Doctor accused of fondling patients testifies
Wednesday, July 30, 2008
DAYTON — Dr. Suresh Gupta denied Wednesday, July 30, that he ever acted improperly toward four former patients who accused him of fondling them.
Gupta, 54, a partner at Pain Management Associates in Riverside and Springboro, is on trial for four counts of gross sexual imposition. He testified for more than five hours Wednesday. Closing arguments are expected Thursday.
All four former patients testified last week that Gupta fondled them during examinations or medical procedures, some involving injections. The events are alleged to have occurred between August 2001 and December 2004.
Gupta demonstrated how he gave the injections to those patients. He said he would always use one hand to control the needle, and another to brace the patient so she would not move.
When showing how to give trigger point injections to the temple, Gupta used his left hand to brace the head of defense attorney Dennis Lieberman. This is done, Gupta said, to make sure the injection doesn't hit a nerve or blood vessel.
"So the patient does not jump and move away from me," Gupta said. "They can break the needle. There is no way to perform these injections with one hand."
He denied discussing X-rated movies with a patient who received injections to the temple or putting his arm around her during her first visit. That patient and her mother both testified last week that he did those things.

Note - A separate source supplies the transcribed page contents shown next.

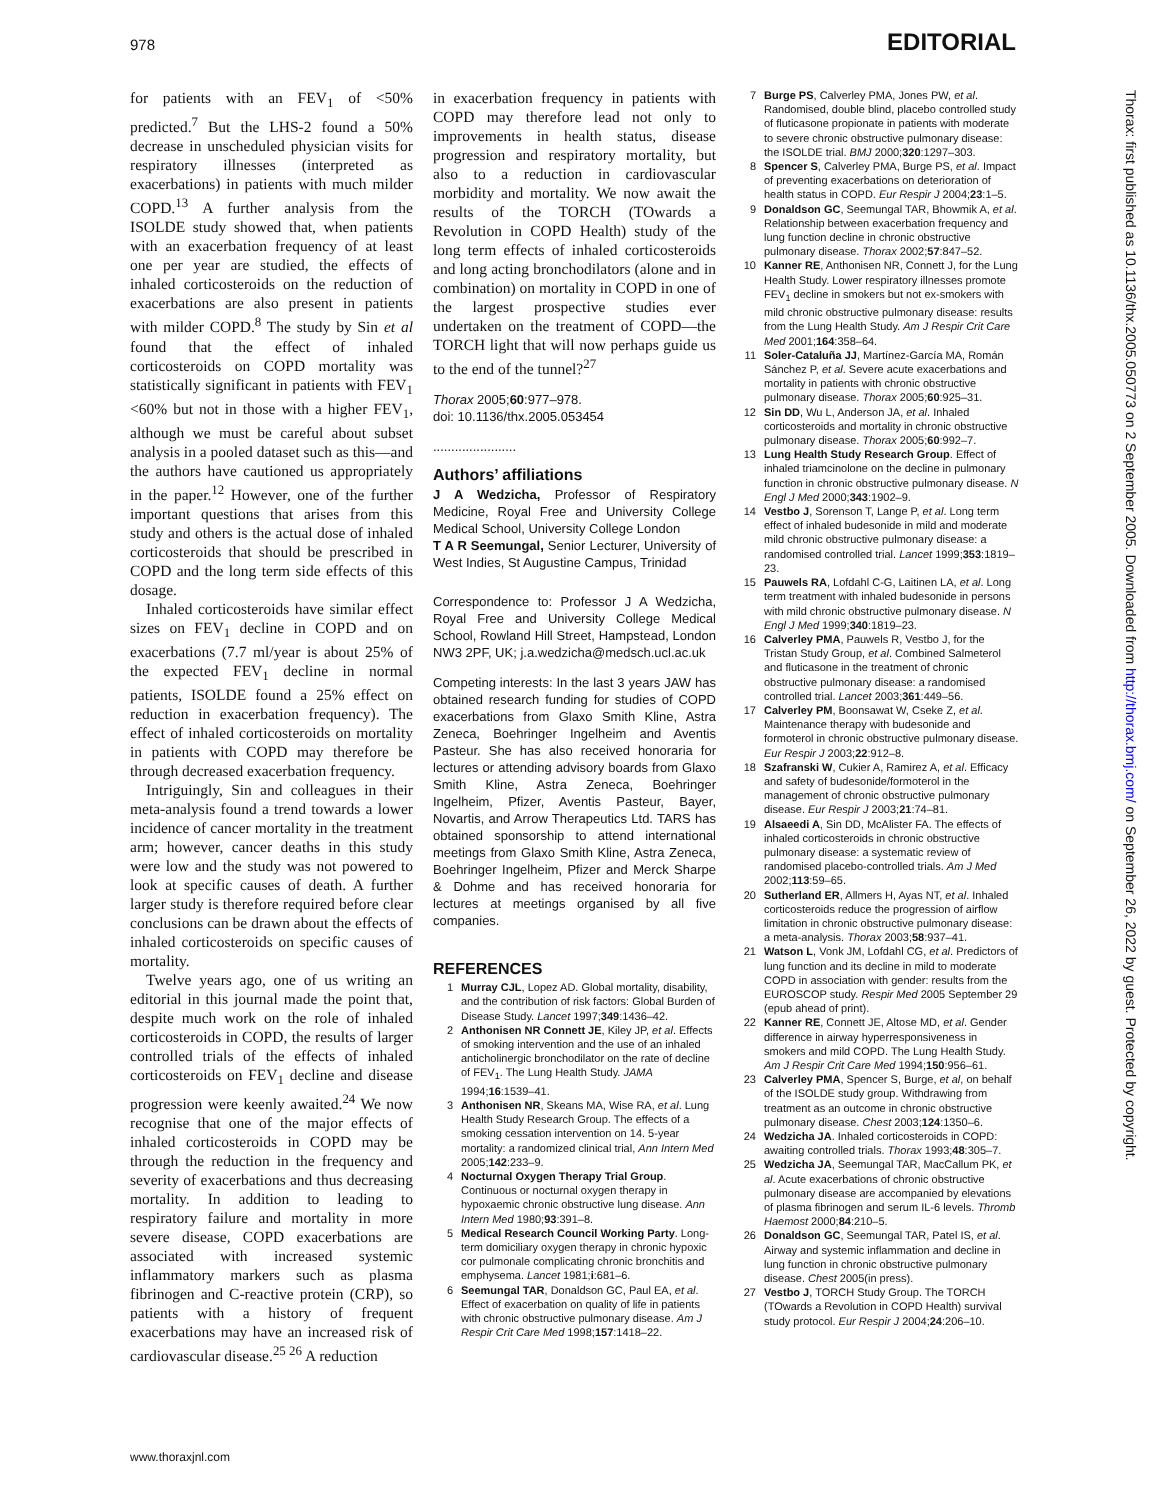978 EDITORIAL
for patients with an FEV<sub>1</sub> of <50% predicted.<sup>7</sup> But the LHS-2 found a 50% decrease in unscheduled physician visits for respiratory illnesses (interpreted as exacerbations) in patients with much milder COPD.<sup>13</sup> A further analysis from the ISOLDE study showed that, when patients with an exacerbation frequency of at least one per year are studied, the effects of inhaled corticosteroids on the reduction of exacerbations are also present in patients with milder COPD.<sup>8</sup> The study by Sin et al found that the effect of inhaled corticosteroids on COPD mortality was statistically significant in patients with FEV<sub>1</sub> <60% but not in those with a higher FEV<sub>1</sub>, although we must be careful about subset analysis in a pooled dataset such as this—and the authors have cautioned us appropriately in the paper.<sup>12</sup> However, one of the further important questions that arises from this study and others is the actual dose of inhaled corticosteroids that should be prescribed in COPD and the long term side effects of this dosage.
Inhaled corticosteroids have similar effect sizes on FEV<sub>1</sub> decline in COPD and on exacerbations (7.7 ml/year is about 25% of the expected FEV<sub>1</sub> decline in normal patients, ISOLDE found a 25% effect on reduction in exacerbation frequency). The effect of inhaled corticosteroids on mortality in patients with COPD may therefore be through decreased exacerbation frequency.
Intriguingly, Sin and colleagues in their meta-analysis found a trend towards a lower incidence of cancer mortality in the treatment arm; however, cancer deaths in this study were low and the study was not powered to look at specific causes of death. A further larger study is therefore required before clear conclusions can be drawn about the effects of inhaled corticosteroids on specific causes of mortality.
Twelve years ago, one of us writing an editorial in this journal made the point that, despite much work on the role of inhaled corticosteroids in COPD, the results of larger controlled trials of the effects of inhaled corticosteroids on FEV<sub>1</sub> decline and disease progression were keenly awaited.<sup>24</sup> We now recognise that one of the major effects of inhaled corticosteroids in COPD may be through the reduction in the frequency and severity of exacerbations and thus decreasing mortality. In addition to leading to respiratory failure and mortality in more severe disease, COPD exacerbations are associated with increased systemic inflammatory markers such as plasma fibrinogen and C-reactive protein (CRP), so patients with a history of frequent exacerbations may have an increased risk of cardiovascular disease.<sup>25 26</sup> A reduction
in exacerbation frequency in patients with COPD may therefore lead not only to improvements in health status, disease progression and respiratory mortality, but also to a reduction in cardiovascular morbidity and mortality. We now await the results of the TORCH (TOwards a Revolution in COPD Health) study of the long term effects of inhaled corticosteroids and long acting bronchodilators (alone and in combination) on mortality in COPD in one of the largest prospective studies ever undertaken on the treatment of COPD—the TORCH light that will now perhaps guide us to the end of the tunnel?<sup>27</sup>
Thorax 2005;60:977–978.
doi: 10.1136/thx.2005.053454
.......................
Authors’ affiliations
J A Wedzicha, Professor of Respiratory Medicine, Royal Free and University College Medical School, University College London
T A R Seemungal, Senior Lecturer, University of West Indies, St Augustine Campus, Trinidad
Correspondence to: Professor J A Wedzicha, Royal Free and University College Medical School, Rowland Hill Street, Hampstead, London NW3 2PF, UK; j.a.wedzicha@medsch.ucl.ac.uk
Competing interests: In the last 3 years JAW has obtained research funding for studies of COPD exacerbations from Glaxo Smith Kline, Astra Zeneca, Boehringer Ingelheim and Aventis Pasteur. She has also received honoraria for lectures or attending advisory boards from Glaxo Smith Kline, Astra Zeneca, Boehringer Ingelheim, Pfizer, Aventis Pasteur, Bayer, Novartis, and Arrow Therapeutics Ltd. TARS has obtained sponsorship to attend international meetings from Glaxo Smith Kline, Astra Zeneca, Boehringer Ingelheim, Pfizer and Merck Sharpe & Dohme and has received honoraria for lectures at meetings organised by all five companies.
REFERENCES
1 Murray CJL, Lopez AD. Global mortality, disability, and the contribution of risk factors: Global Burden of Disease Study. Lancet 1997;349:1436–42.
2 Anthonisen NR Connett JE, Kiley JP, et al. Effects of smoking intervention and the use of an inhaled anticholinergic bronchodilator on the rate of decline of FEV<sub>1</sub>. The Lung Health Study. JAMA 1994;16:1539–41.
3 Anthonisen NR, Skeans MA, Wise RA, et al. Lung Health Study Research Group. The effects of a smoking cessation intervention on 14. 5-year mortality: a randomized clinical trial, Ann Intern Med 2005;142:233–9.
4 Nocturnal Oxygen Therapy Trial Group. Continuous or nocturnal oxygen therapy in hypoxaemic chronic obstructive lung disease. Ann Intern Med 1980;93:391–8.
5 Medical Research Council Working Party. Long-term domiciliary oxygen therapy in chronic hypoxic cor pulmonale complicating chronic bronchitis and emphysema. Lancet 1981;i:681–6.
6 Seemungal TAR, Donaldson GC, Paul EA, et al. Effect of exacerbation on quality of life in patients with chronic obstructive pulmonary disease. Am J Respir Crit Care Med 1998;157:1418–22.
7 Burge PS, Calverley PMA, Jones PW, et al. Randomised, double blind, placebo controlled study of fluticasone propionate in patients with moderate to severe chronic obstructive pulmonary disease: the ISOLDE trial. BMJ 2000;320:1297–303.
8 Spencer S, Calverley PMA, Burge PS, et al. Impact of preventing exacerbations on deterioration of health status in COPD. Eur Respir J 2004;23:1–5.
9 Donaldson GC, Seemungal TAR, Bhowmik A, et al. Relationship between exacerbation frequency and lung function decline in chronic obstructive pulmonary disease. Thorax 2002;57:847–52.
10 Kanner RE, Anthonisen NR, Connett J, for the Lung Health Study. Lower respiratory illnesses promote FEV<sub>1</sub> decline in smokers but not ex-smokers with mild chronic obstructive pulmonary disease: results from the Lung Health Study. Am J Respir Crit Care Med 2001;164:358–64.
11 Soler-Cataluña JJ, Martínez-García MA, Román Sánchez P, et al. Severe acute exacerbations and mortality in patients with chronic obstructive pulmonary disease. Thorax 2005;60:925–31.
12 Sin DD, Wu L, Anderson JA, et al. Inhaled corticosteroids and mortality in chronic obstructive pulmonary disease. Thorax 2005;60:992–7.
13 Lung Health Study Research Group. Effect of inhaled triamcinolone on the decline in pulmonary function in chronic obstructive pulmonary disease. N Engl J Med 2000;343:1902–9.
14 Vestbo J, Sorenson T, Lange P, et al. Long term effect of inhaled budesonide in mild and moderate mild chronic obstructive pulmonary disease: a randomised controlled trial. Lancet 1999;353:1819–23.
15 Pauwels RA, Lofdahl C-G, Laitinen LA, et al. Long term treatment with inhaled budesonide in persons with mild chronic obstructive pulmonary disease. N Engl J Med 1999;340:1819–23.
16 Calverley PMA, Pauwels R, Vestbo J, for the Tristan Study Group, et al. Combined Salmeterol and fluticasone in the treatment of chronic obstructive pulmonary disease: a randomised controlled trial. Lancet 2003;361:449–56.
17 Calverley PM, Boonsawat W, Cseke Z, et al. Maintenance therapy with budesonide and formoterol in chronic obstructive pulmonary disease. Eur Respir J 2003;22:912–8.
18 Szafranski W, Cukier A, Ramirez A, et al. Efficacy and safety of budesonide/formoterol in the management of chronic obstructive pulmonary disease. Eur Respir J 2003;21:74–81.
19 Alsaeedi A, Sin DD, McAlister FA. The effects of inhaled corticosteroids in chronic obstructive pulmonary disease: a systematic review of randomised placebo-controlled trials. Am J Med 2002;113:59–65.
20 Sutherland ER, Allmers H, Ayas NT, et al. Inhaled corticosteroids reduce the progression of airflow limitation in chronic obstructive pulmonary disease: a meta-analysis. Thorax 2003;58:937–41.
21 Watson L, Vonk JM, Lofdahl CG, et al. Predictors of lung function and its decline in mild to moderate COPD in association with gender: results from the EUROSCOP study. Respir Med 2005 September 29 (epub ahead of print).
22 Kanner RE, Connett JE, Altose MD, et al. Gender difference in airway hyperresponsiveness in smokers and mild COPD. The Lung Health Study. Am J Respir Crit Care Med 1994;150:956–61.
23 Calverley PMA, Spencer S, Burge, et al, on behalf of the ISOLDE study group. Withdrawing from treatment as an outcome in chronic obstructive pulmonary disease. Chest 2003;124:1350–6.
24 Wedzicha JA. Inhaled corticosteroids in COPD: awaiting controlled trials. Thorax 1993;48:305–7.
25 Wedzicha JA, Seemungal TAR, MacCallum PK, et al. Acute exacerbations of chronic obstructive pulmonary disease are accompanied by elevations of plasma fibrinogen and serum IL-6 levels. Thromb Haemost 2000;84:210–5.
26 Donaldson GC, Seemungal TAR, Patel IS, et al. Airway and systemic inflammation and decline in lung function in chronic obstructive pulmonary disease. Chest 2005(in press).
27 Vestbo J, TORCH Study Group. The TORCH (TOwards a Revolution in COPD Health) survival study protocol. Eur Respir J 2004;24:206–10.
Thorax: first published as 10.1136/thx.2005.050773 on 2 September 2005. Downloaded from http://thorax.bmj.com/ on September 26, 2022 by guest. Protected by copyright.
www.thoraxjnl.com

Gupta said he may have rubbed her stomach during a procedure called a nerve block, as she testified, but did not recall. He did not do so for sexual gratification, he said.
"It's quite possible," Gupta told Lieberman. "I comfort my patients."
He demonstrated how he gave injections to a woman who testified he grabbed her breasts and squeezed them while giving her injections to the back. He used his left hand to brace Lieberman's front shoulder area. He said he did not touch her breasts in any inappropriate way.
That woman also testified that she had asked for a letter stating she was being treated for pain management, which she said she needed to avoid a child support obligation. Gupta said she requested a letter stating that she could not work, which was why he refused to write it.
"This patient was able to work," he said.
Another patient had testified that Gupta, using a stethoscope, pushed her breast around during her first visit. He also had her touch her toes, then grabbed her and rubbed his erect penis between her buttocks. Gupta denied that these incidents happened, and said that he never uses a stethoscope in his examinations.
That patient also said that Gupta had yelled at her daughter, then 15, and made her leave the room on the patient's final visit. Both the patient and her daughter testified that he had done so. The daughter said he had scared her.
"I never yelled at her kid," Gupta said.
Gupta said he wanted the daughter to leave because he did not want to discuss his concerns about the patient's narcotics use in front of the girl.
Lieberman then asked about the fourth patient, who said that she was receiving an epidural in the back of her neck when Gupta reached around and grabbed her breasts three times. Gupta denied that ever happened.
Gupta also demonstrated how he would give a neck epidural. To do so, he had Lieberman lie down on a table, flat on his stomach. He also showed how to do an epidural in the lower back. For that procedure, he had Lieberman sit on the table and act as if he were holding a pillow.
During her testimony, the woman was adamant that she was seated and holding a pillow, but received an epidural to the neck, not the lower spine.
During cross examination by assistant Montgomery County prosecutor Kim Melnick, Gupta said that he had no independent recollection of the appointments where the conduct is alleged to have occurred, though he denied ever acting inappropriately.
He said he used medical records for his recollections, including that he told the one woman's daughter to leave the room.
Under Melnick's questioning, Gupta said that he decided what was – and what was not – documented in the medical records for the appointments he handled.
Melnick also brought up the chaperone policy, which Gupta said required an extra person in the room any time a member of the staff would have physical contact with a patient. Gupta told Melnick that the policy was not posted anywhere in either of Pain Management's offices.
Gupta also said the records did not say who, if anyone, acted as chaperone, and that he practice had no mechanism to check whether the chaperone policy was followed.
"They have to count on you to do the right thing and say 'I need you?' " Melnick asked.
"Correct," Gupta answered.
Melnick also questioned Gupta about his attorneys' theories as to why the former patients came forward. Defense attorneys have said that one of the alleged victims filed a $5 million lawsuit against Gupta, two were discharged as patients because they had violated their narcotics agreements with Gupta's practice, and the fourth unsuccessfully sought the letter from Gupta stating that she could not work, because she wanted to avoid a child support obligation.
Melnick asked Gupta if he believed that the woman who filed the lawsuit was doing so because of that legal action, even though she had dismissed the lawsuit two years earlier. Gupta responded that he had no way of knowing what the woman was thinking, but that he denied the allegation.
Asked about the woman who wanted the letter, Gutpa said he did believe she was acting vindictively, even though the woman later got the letter she wanted from a different doctor.